A familiar modern literary quest is Frodo Baggins's quest to destroy the One Ring in The Lord of the Rings. The One Ring, its baleful power, the difficult method which is the only way to destroy it, and the spiritual and psychological torture it wreaks on its Bearer; J. R. R. Tolkien uses all these elements to tell a meaningful tale of friendship and the inner struggle with temptation, against a background of epic and supernatural warfare.
The Catcher in the Rye is often thought of as a quest plot, detailing Holden's search not for a tangible object but for a sense of purpose or reason.

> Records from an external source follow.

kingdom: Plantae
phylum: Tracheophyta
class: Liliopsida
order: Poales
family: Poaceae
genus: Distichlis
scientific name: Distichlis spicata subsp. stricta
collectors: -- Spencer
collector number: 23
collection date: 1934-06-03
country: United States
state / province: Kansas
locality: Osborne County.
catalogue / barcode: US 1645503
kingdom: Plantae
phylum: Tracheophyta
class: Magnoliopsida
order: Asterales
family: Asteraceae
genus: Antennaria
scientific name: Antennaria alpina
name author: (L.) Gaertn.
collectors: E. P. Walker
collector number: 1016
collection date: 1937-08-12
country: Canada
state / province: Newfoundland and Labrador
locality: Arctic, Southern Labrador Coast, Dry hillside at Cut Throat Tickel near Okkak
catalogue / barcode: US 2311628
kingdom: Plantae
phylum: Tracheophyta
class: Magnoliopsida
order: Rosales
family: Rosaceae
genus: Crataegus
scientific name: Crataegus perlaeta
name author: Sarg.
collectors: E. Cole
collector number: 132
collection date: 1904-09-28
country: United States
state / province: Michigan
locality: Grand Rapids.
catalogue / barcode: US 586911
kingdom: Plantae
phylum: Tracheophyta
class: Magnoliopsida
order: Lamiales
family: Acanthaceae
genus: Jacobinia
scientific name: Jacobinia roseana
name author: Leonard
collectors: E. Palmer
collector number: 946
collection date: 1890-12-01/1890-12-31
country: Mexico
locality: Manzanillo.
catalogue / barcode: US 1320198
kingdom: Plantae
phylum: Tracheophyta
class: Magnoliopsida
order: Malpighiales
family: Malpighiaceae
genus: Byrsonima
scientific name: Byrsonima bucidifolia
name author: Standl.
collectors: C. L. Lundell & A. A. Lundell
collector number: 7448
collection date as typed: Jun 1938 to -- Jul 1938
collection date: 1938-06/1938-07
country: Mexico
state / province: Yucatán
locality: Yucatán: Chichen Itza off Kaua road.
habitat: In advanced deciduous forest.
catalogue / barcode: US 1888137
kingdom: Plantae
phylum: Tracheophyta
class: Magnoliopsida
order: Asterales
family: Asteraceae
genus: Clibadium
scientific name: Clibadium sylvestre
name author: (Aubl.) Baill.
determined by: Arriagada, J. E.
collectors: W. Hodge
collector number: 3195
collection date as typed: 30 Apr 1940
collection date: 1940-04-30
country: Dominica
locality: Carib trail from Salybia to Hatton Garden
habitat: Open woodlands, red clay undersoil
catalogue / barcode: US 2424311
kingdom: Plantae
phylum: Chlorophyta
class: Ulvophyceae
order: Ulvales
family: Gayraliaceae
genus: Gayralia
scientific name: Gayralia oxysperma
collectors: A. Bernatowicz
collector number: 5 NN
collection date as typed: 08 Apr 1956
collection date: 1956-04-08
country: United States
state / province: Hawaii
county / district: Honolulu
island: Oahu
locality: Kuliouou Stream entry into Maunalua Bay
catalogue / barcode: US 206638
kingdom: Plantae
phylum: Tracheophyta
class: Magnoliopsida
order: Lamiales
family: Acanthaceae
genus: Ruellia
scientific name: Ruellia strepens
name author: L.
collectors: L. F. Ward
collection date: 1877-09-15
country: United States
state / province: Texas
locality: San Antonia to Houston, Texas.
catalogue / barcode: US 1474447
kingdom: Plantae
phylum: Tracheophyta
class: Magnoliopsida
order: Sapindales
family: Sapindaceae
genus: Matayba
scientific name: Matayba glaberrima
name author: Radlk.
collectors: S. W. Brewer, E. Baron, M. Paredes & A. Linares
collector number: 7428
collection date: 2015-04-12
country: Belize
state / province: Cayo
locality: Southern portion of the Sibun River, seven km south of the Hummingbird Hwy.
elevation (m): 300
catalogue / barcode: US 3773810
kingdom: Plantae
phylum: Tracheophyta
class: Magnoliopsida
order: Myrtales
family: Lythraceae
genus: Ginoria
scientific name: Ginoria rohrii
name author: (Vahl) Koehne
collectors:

Some writers, however, may devise arbitrary quests for items without any importance beyond being the object of the quest. These items are known as MacGuffins, which is sometimes merely used to compare quests and is not always a derogatory term. Writers may also motivate characters to pursue these objects by meanings of a prophecy that decrees it, rather than have them discover that it could assist them, for reasons that are given.
A quest object may also have supernatural properties, and it will often lead the protagonist into other worlds and dimensions. In finding it the hero must go through many tests and trials and return home with it in order to save his world or someone dear to him. The moral of a quest story is primarily the changed character of the hero at his return. When he does return he may not be able to live comfortable in the world that he left. The quest story is often an analogy of salvation.